The biggest hurdle I've had is that the standard library can make it difficult to avoid allocation: for example, I want to re-initialize a "bytes.Reader" or "bytes.Buffer", but I can't just pass a new slice and reset the data structure fields, from what I know. As a result, I've had to do the somewhat unpleasant task of pulling in standard library files and then tweaking them, or writing new abstractions to do some low level stuff entirely -- perhaps unavoidable, it is probably better to have a nice interface for general cases from a standard library perspective.

It is worse when you realize that a standard library function calls "make" in a place where it'll be in your inner loop: you really wish you could pass the memory to scribble into instead.

Another surprisingly expensive thing is the dynamic dispatch on interfaces. This is easy to avoid if one just writes a specialized version of a function accepting all the concrete types in the common case, though. Beyond that, memory copying, something I've found that the bytes.Buffer and bytes.Reader make hard to avoid while still capturing their useful semantics.

All in all: more pleasant than C for most projects, and very nearly as fast when like this generally, so even if you end up having to write a good chunk of stuff yourself you are no worse off than if you had chosen C to begin with.

A very notable caveat: you can't handle in any way (afaik) failed requests for virtual memory, which is rather a killer for some kind of programs. This one makes me a bit annoyed, but I can see why it's difficult to address. That doesn't make me feel much better, though.

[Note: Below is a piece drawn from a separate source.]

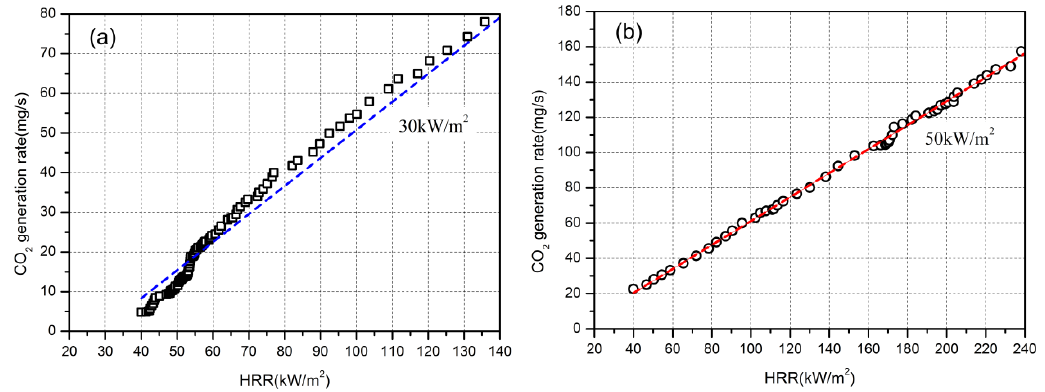
Figure 10. CO/CO 2 ratio in relation to heat flux. ( a ) aluminum-polyurethane; ( b ) pure polyurethane.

To give a sense of what I'm doing: I'm parsing very small messages (minimum: 5 bytes, and often quite small, a common pathological case would be a handful more bytes) and passing them on with no interesting processing, and trying to get this to be fast in the trivial case. This is the Postgres wire protocol. So far, Postgres is still beating the crap out of me, which is annoying considering it actually has to do some work, and I'm just inspecting one byte and one 4-byte word of the message and then passing it on. At this point, with two copies the program is ~20% runtime.memmove, so the next high pole is to eliminate one of the copies.